Такое впечатление, что Натаниэль точно знает, куда идет; с того места даже такому маленькому ребенку, как Кузнечик, была бы видна высокая крыша здания суда. Но мальчику не видно того, что видит Патрик из кабины своего высокого грузовика: с противоположной стороны по дороге к нему приближается Калеб. Патрик видит, как Натаниэль смотрит направо, потом налево, и вдруг понимает, что он задумал. Полицейский цепляет себе на крышу мигалку и разворачивается, блокируя движение. Он вылезает из автомобиля и расчищает дорогу, чтобы Натаниэль, когда увидит Калеба, мог побежать по дороге прямо в крепкие отцовские объятия.
– Никогда больше так не делай! – произношу я в мягкую шейку сына, крепко прижимая его к себе. – Никогда! Ты меня понял?
Он отстраняется и обхватывает ладошками мои щеки:
– Ты сердишься на меня?
– Нет. Да. Рассержусь, конечно, когда перестану радоваться. – Я обнимаю его крепче. – О чем ты думал?
– Что я плохой, – прямо отвечает он.
Я поверх головы Натаниэля смотрю на Калеба.

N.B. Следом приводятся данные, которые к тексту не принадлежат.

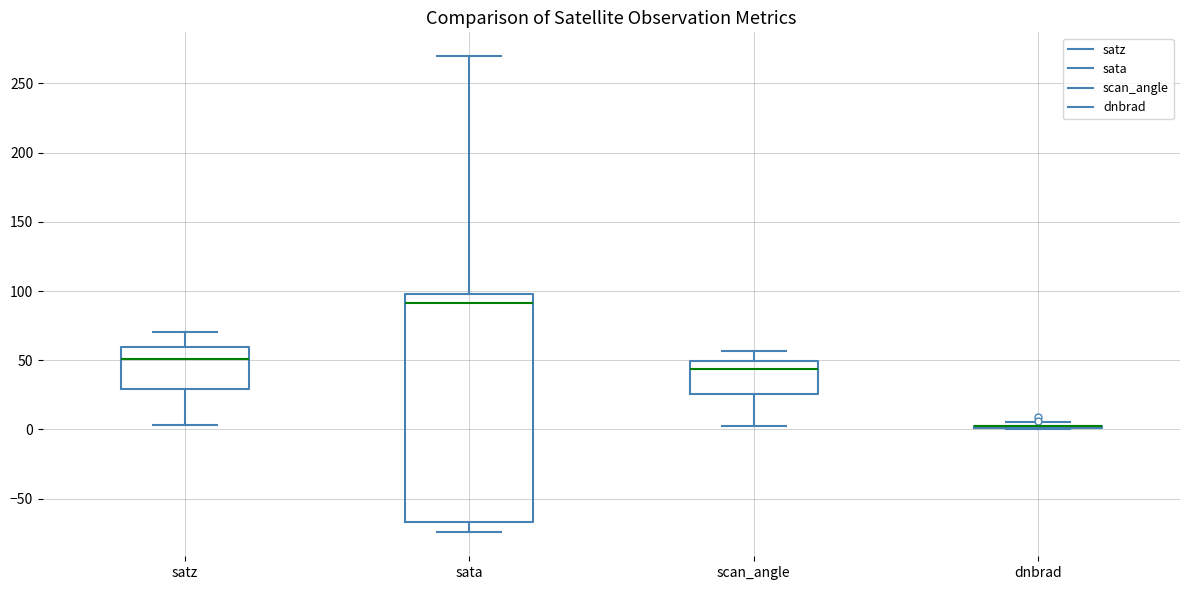

Reading left to right, transcribe this box plot: for each box, give where its median line is, the range the box spans, and where its two whiskers end, as read against the y-axis. The values are not printed on the chart, so give them approximately, as read against the axis.

satz: median 50, box 30 to 60, whiskers 5 to 70
sata: median 90, box -65 to 100, whiskers -75 to 270
scan_angle: median 45, box 25 to 50, whiskers 5 to 55
dnbrad: box collapsed to a line at 0, whiskers 0 to 5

– Нет, ты не плохой, мой любимый. Убегать – нехорошо. Ты мог попасть в беду. И мы с папой так волновались, ты даже представить себе не можешь. – Я замолкаю, пытаясь подобрать слова. – Но можно совершить плохой поступок, а человеком остаться хорошим.
– Как отец Гвин?
Я замираю.
– Нет. Он совершил отвратительный поступок и человеком был плохим.
Натаниэль смотрит на меня:
– А ты?
Как только место за свидетельской трибуной занимает доктор Робишо, психиатр Натаниэля, Квентин Браун вскакивает с места, чтобы возразить:
– Ваша честь, что этот свидетель может пояснить суду?

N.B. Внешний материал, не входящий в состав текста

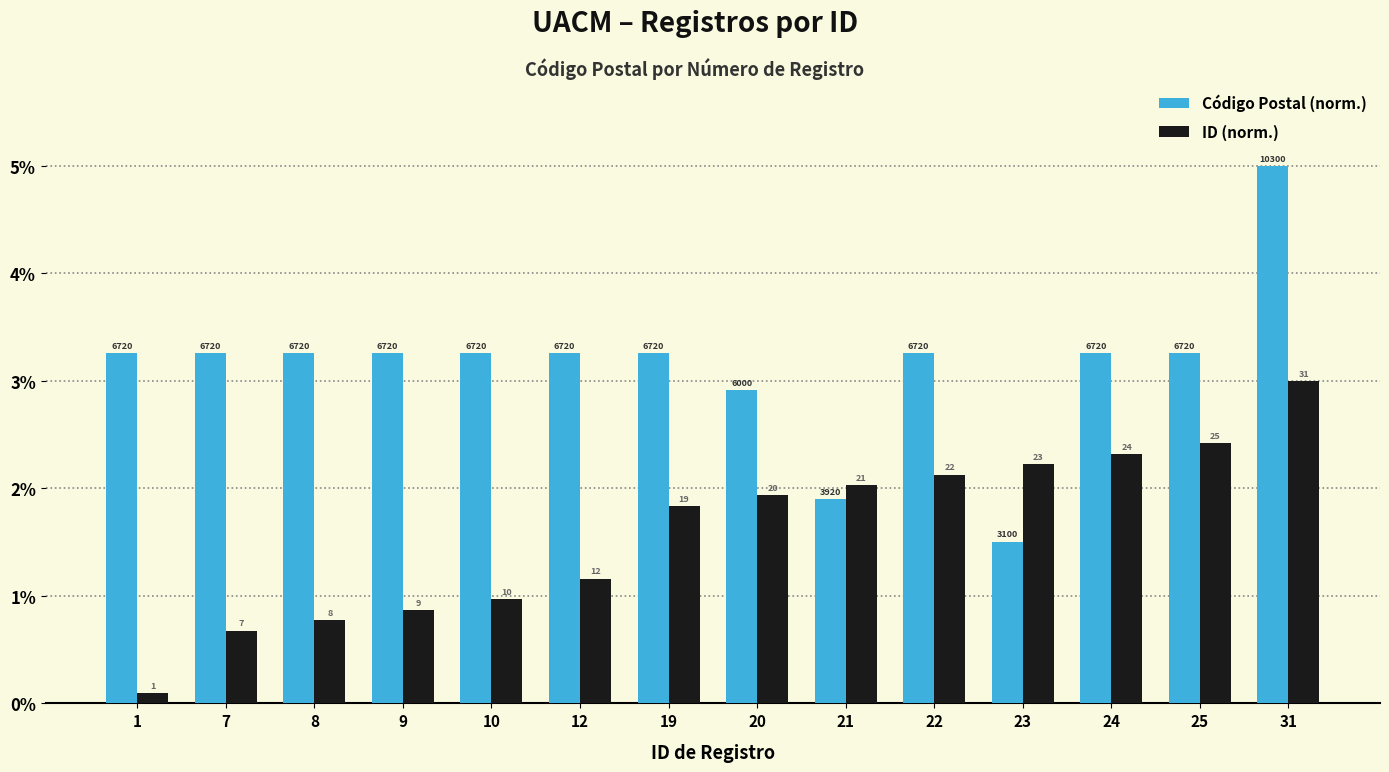

True or false: Código Postal (norm.) has a value of 2.2 at 7.

False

– Ваша честь, показания касаются душевного состояния моей подзащитной, – оспаривает возражение Фишер. – Информация, которую моя подзащитная получила от доктора Робишо о расстройстве здоровья ее сына, имеет непосредственное отношение к душевному состоянию моей клиентки тридцатого октября.
– Я разрешаю допрос этого свидетеля, – решает судья.

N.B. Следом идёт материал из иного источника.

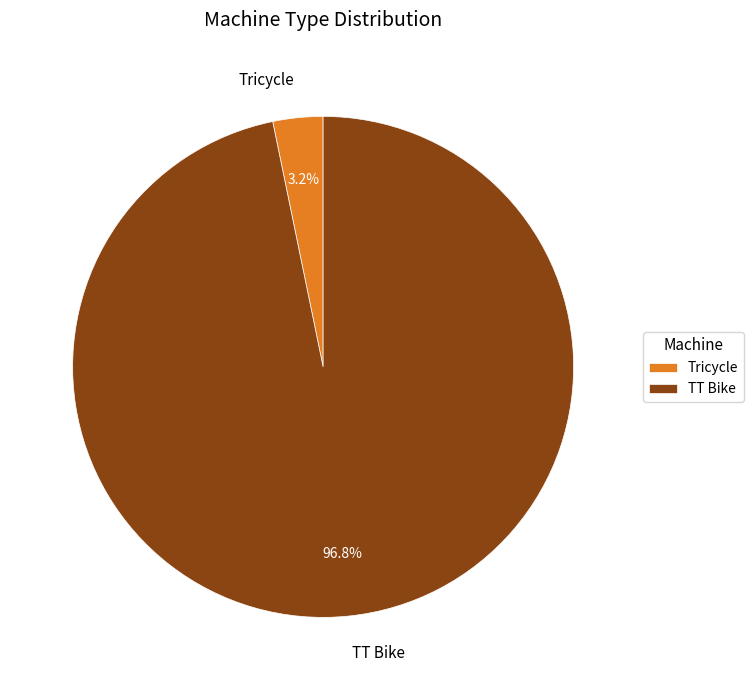

Which slice is the largest?

TT Bike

– Доктор, вам приходилось лечить детей, которые теряли речь после сексуального насилия? – спрашивает Фишер.
– Да, к сожалению.
– Случается, что дети так никогда и не обретают голос в подобных случаях?
– Процесс выздоровления длится годами.
– Вы по каким-либо признакам смогли определить, сколько времени придется лечить Натаниэля Фроста?
– Нет, – отвечает доктор Робишо. – Если говорить откровенно, именно поэтому я и стала обучать его основам языка жестов. Он очень болезненно воспринимал свою неспособность общаться.
– И это помогло?
– На некоторое время, – признается психиатр. – Пока он снова не заговорил.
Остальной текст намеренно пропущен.